2. After that, run HijackThis and fix the following entries, if found (do this by placing a tick in the check boxes beside these entries and clicking "Fix checked"):
   
   R3 - URLSearchHook: Yahoo! Toolbar - {EF99BD32-C1FB-11D2-892F-0090271D4F88} - (no file)
   O2 - BHO: Yahoo! Toolbar Helper - {02478D38-C3F9-4efb-9B51-7695ECA05670} - (no file)
   O2 - BHO: (no name) - {1F6581D5-AA53-4b73-A6F9-41420C6B61F1} - C:\WINDOWS\system32\wbddtoxn.dll
   O4 - HKLM\..\Run: [icq.com] rundll32.exe "C:\WINDOWS\system32\vkjojymc.dll",forkonce
   
   Close HJT.
   
   
3. Please check your system for these following folders and let me know if you had installed/created them. If not, please delete them.
   C:\Program Files\DV 4100M
   C:\DOCUME~1\ALLUSE~1\APPLIC~1\Anti Bias Scr Bike
   C:\DOCUME~1\YINYAN~1\APPLIC~1\multi else sign
   
   
4. Referring to the image below, drag the CFScript.txt that you downloaded earlier over on to Combofix.exe and release.
   
   
   
   
   
   This will ask Combofix to execute the instructions within my file. Let Combofix run normally and do its job. Attach the resultant log in your reply.
   
   
5. Reboot into normal mode and rehide your protected OS files.

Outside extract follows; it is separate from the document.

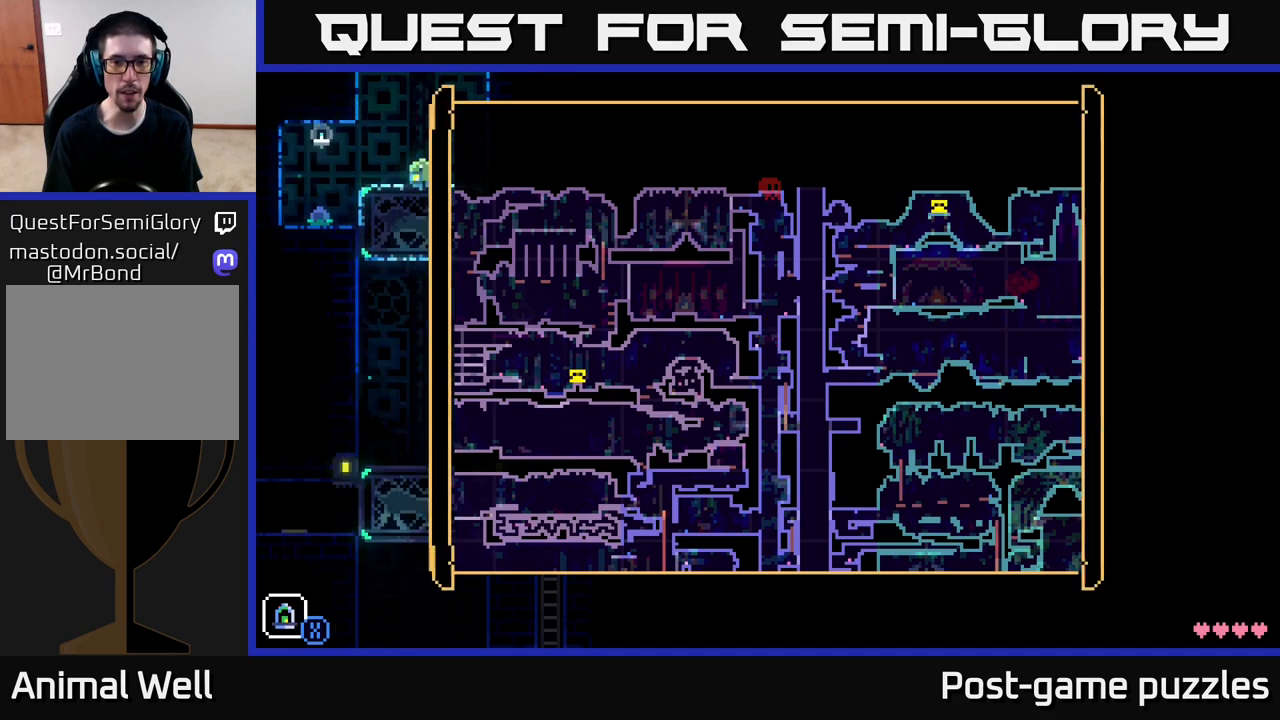
{"buttons": ["A"], "left_stick": "center", "right_stick": "center", "events": [[250, "left_stick", "right"], [367, "left_stick", "center"], [467, "A", "down"]]}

Thereafter, please post fresh HJT, ComboFix and AVG Antispyware logs from normal mode as attachments into this thread.


Regards,
Your friendly momok =)

This thread is for the use of Hijacked007 only. Please don't post your own virus/spyware problems in this thread. Instead, open a new thread in our security and the web forum.

 

[BlackScarlet]

Yes, that is malware.
(Even though this point may seem random, just in random passing I thought I'd mention it: the best thing to do in all situations is if something is warning you of spyware, and it isnt a program you installed, or if something is offering you an URGENT and FREE scan then say eff you to it.)
Do you have anything such as Avg Anti-Spyware, Spybot S&D, or CounterSpy? These are all good programs, as well as OutPost Firewall, which keeps a tight eye on the things coming and going from your network. Although I usually am very stuck to AVG antispyware 7.5, I discovered Counterspy, which in addiction to scanning also monitors execution of potentially harmful programs.
Spybot also monitors changes in the registry as well as scanning.


Files in quarantine are safe and cannot harm your computer.
Also, don't be afraid to try and manually delete malware if your scanner is having a hard time with it, to see firsthand what error messages you might get, which give a very good indication of why it can't be deleted, at that time. If your scanner gives you the exact file and path, to the system file or registry key, then you needn't worry about ****ing anything up by deleting something you shouldnt have, because you will only be deleting that malware file or folder.

After you install one or more of these programs (spybot can be used with any other scanning software, but using more than one antivirus at a time could cause conflicts) get all updates, then restart your pc in safe mode, and do a huge scan. Make sure you disconnect your internet while you do this, because some malware can contact its server to say 'hey, im being deleted, replace me'.
The reason why you want to go into safe mode is because in normal startup certain malware cannot be removed because they are constantly 'in use' by some unknown source. In safe mode the system is loaded with minimal drivers and no startup programs, etc, which almost guarantees the file will not be in use.





Let me know how that goes. =)


~BlackScarletLove~

 

[momok]

Hi,

BlackScarlet: Right now we are in the midst of the cleaning instructions. Please refrain from adding such posts as it may confuse the reader who needs our help. Your advice is certainly useful; however, our stickies have similar advice. The reason the user has posted is to request for further help to do a more thorough cleaning - which is what we are here to do.

Do read our stickies especially the Read before deciding... Cleaning or Formatting and our Viruses/Spyware/Malware, preliminary removal instructions threads. Right now, our forums could do with more log readers, so you may wish to contribute in that area.


Regards,
Your friendly momok =)

This thread is for the use of Hijacked007 only. Please don't post your own virus/spyware problems in this thread. Instead, open a new thread in our security and the web forum.